Because of a willingness to repent, one moves from the cramped, narrow outlook of self-centeredness to the generous vista of self-gift.

Consider all this if and when you present yourself to receive the Church’s Sacraments, particularly the Blessed Sacrament. If the experience seems merely habitual, lifeless, lacking, ask yourself if it might be that a lack of repentance is keeping Christ at a distance and frustrating his attempts to reach out to you. It need not be that way. Repentance makes you receptive to the encounter with the living, divine Christ.

Repent. Let the encounter with the living Christ change your life.

Christ’s Gospel for today is a recapitulation of everything that I have just told you- that Christ makes himself known to you- you encounter him- in the Sacraments- particularly in the Blessed Sacrament (in the breaking of the bread).

And also, the resurrection of the Lord Jesus is a real event that happens in the very real body of the Lord Jesus. The resurrection is not a symbol or idea or feeling.

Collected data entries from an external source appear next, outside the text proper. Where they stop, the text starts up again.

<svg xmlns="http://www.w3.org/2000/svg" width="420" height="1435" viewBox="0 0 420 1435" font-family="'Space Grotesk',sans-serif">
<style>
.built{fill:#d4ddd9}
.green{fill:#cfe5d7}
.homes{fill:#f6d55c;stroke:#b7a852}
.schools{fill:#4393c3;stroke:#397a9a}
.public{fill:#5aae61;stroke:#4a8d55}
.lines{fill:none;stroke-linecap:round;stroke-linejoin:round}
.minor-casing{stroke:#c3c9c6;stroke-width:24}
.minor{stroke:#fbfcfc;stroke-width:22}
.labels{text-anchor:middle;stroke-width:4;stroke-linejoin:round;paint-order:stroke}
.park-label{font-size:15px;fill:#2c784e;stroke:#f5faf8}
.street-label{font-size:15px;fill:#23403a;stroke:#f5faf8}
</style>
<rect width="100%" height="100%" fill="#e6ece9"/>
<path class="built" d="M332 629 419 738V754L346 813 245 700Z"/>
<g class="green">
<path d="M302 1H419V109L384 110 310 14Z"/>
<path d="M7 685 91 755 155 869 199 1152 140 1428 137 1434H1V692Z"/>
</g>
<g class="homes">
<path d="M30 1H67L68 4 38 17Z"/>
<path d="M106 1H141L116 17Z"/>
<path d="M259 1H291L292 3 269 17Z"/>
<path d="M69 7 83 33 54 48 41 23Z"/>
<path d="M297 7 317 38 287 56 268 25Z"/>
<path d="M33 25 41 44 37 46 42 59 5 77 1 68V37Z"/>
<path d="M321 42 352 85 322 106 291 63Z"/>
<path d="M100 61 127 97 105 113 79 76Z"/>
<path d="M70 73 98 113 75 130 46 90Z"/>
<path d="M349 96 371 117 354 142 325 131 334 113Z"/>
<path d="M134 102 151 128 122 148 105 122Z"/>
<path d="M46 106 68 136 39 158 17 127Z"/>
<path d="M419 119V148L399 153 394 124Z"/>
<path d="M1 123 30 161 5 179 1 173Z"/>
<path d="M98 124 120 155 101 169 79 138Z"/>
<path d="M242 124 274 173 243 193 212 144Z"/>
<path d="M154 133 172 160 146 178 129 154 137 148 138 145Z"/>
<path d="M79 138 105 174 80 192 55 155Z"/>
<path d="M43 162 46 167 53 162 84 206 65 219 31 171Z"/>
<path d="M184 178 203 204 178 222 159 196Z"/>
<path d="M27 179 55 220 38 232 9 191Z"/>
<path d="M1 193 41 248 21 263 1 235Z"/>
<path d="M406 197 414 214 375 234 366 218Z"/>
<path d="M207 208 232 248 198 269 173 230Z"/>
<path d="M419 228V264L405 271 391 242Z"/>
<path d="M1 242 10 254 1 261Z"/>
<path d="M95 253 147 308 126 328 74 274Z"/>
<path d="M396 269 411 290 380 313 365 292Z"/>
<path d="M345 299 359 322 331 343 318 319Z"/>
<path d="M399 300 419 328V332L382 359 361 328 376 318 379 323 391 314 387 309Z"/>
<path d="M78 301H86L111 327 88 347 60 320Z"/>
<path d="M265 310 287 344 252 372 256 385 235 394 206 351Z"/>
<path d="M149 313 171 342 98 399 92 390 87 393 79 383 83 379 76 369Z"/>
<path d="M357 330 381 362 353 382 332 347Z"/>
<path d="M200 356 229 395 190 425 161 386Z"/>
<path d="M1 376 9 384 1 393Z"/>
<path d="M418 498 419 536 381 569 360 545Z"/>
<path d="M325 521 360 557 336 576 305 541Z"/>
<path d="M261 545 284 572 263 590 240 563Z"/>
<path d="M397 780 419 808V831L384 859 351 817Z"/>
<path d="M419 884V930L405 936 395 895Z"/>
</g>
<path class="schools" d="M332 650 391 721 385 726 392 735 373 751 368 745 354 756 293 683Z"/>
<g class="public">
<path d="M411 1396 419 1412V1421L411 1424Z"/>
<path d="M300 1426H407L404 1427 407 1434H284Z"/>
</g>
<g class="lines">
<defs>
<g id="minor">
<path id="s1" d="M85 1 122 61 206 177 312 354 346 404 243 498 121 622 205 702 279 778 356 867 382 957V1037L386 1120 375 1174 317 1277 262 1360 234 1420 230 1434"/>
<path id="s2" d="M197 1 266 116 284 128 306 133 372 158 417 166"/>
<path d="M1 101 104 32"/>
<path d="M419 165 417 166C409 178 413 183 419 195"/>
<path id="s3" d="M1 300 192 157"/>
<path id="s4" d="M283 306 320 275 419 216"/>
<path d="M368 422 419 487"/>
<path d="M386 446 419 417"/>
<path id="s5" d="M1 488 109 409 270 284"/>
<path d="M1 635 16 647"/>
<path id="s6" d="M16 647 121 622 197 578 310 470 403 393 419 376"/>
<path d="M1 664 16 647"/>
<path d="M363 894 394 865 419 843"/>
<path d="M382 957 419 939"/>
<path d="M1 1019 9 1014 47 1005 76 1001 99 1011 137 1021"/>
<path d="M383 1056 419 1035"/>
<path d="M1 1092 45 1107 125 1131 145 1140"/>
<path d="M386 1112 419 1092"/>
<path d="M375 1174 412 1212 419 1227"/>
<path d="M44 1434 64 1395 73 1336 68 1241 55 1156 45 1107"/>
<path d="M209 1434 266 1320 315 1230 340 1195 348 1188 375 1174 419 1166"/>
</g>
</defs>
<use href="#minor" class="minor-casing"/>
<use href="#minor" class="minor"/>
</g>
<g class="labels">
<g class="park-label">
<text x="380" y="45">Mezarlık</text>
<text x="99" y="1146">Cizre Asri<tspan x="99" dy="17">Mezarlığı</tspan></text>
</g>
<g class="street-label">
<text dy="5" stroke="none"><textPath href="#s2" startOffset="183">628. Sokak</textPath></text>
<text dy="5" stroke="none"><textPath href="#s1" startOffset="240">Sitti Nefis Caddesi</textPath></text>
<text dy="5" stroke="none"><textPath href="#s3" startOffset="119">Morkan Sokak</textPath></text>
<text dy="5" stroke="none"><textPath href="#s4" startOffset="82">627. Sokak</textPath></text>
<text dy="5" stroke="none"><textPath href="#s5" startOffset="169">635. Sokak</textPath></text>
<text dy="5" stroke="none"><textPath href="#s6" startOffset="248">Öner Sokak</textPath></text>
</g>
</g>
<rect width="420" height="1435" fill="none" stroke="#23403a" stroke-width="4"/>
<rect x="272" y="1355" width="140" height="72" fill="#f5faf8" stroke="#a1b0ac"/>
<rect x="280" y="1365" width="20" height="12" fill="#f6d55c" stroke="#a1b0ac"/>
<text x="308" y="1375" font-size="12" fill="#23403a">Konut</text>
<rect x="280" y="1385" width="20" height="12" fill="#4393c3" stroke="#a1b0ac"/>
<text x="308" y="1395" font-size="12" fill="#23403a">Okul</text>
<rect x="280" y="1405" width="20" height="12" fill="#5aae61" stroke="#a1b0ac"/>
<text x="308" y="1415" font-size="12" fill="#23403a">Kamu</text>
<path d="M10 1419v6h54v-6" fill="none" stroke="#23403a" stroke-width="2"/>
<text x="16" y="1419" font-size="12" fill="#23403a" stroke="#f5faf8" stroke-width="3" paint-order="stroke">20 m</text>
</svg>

The resurrection of the Lord Jesus was not a hallucination, but an encounter with the living Christ.

The Gospel makes this clear to us by testifying that the Risen Lord Jesus revealed himself in a real body, still bearing the marks of his crucifixion and still capable of as mundane an act as eating food.

And also, that our faith in the resurrection of the Lord Jesus invites us to change, to become different and who we become are witnesses to the Lord Jesus- we know who the Lord Jesus is and where people can encounter him.

We who make an act of faith in the resurrection of the Lord Jesus know that God in Jesus Christ is living and present in his Church and that we can encounter and receive him in the Sacraments of his Church.

We do not find in the Church mere symbols of Christ, but the Lord himself. We do not hear in the Scriptures tales from long ago, but the unfolding of God’s plan, the plan by which he revealed himself to the world. We do not receive in the Sacraments mere ideas or feelings about Christ, but his living and divine presence.

Lastly…

Pope Benedict once made the very important observation that Christian faith is public, not private. If Christian faith were merely a private matter there would be no need for witnesses. Witnesses give testimony, public testimony. Witnesses tell others what they know and what they believe.

We are the witnesses to the resurrection of the Lord Jesus. We know who he is (and who he is not). We know where the Lord Jesus is and where people can find him.

That information is not just for our personal, private edification- it is the best of all possible good news that God in Christ wants us to make sure that the whole world knows about and hears.

That’s our mission. That’s what it means to be Christ’s witnesses!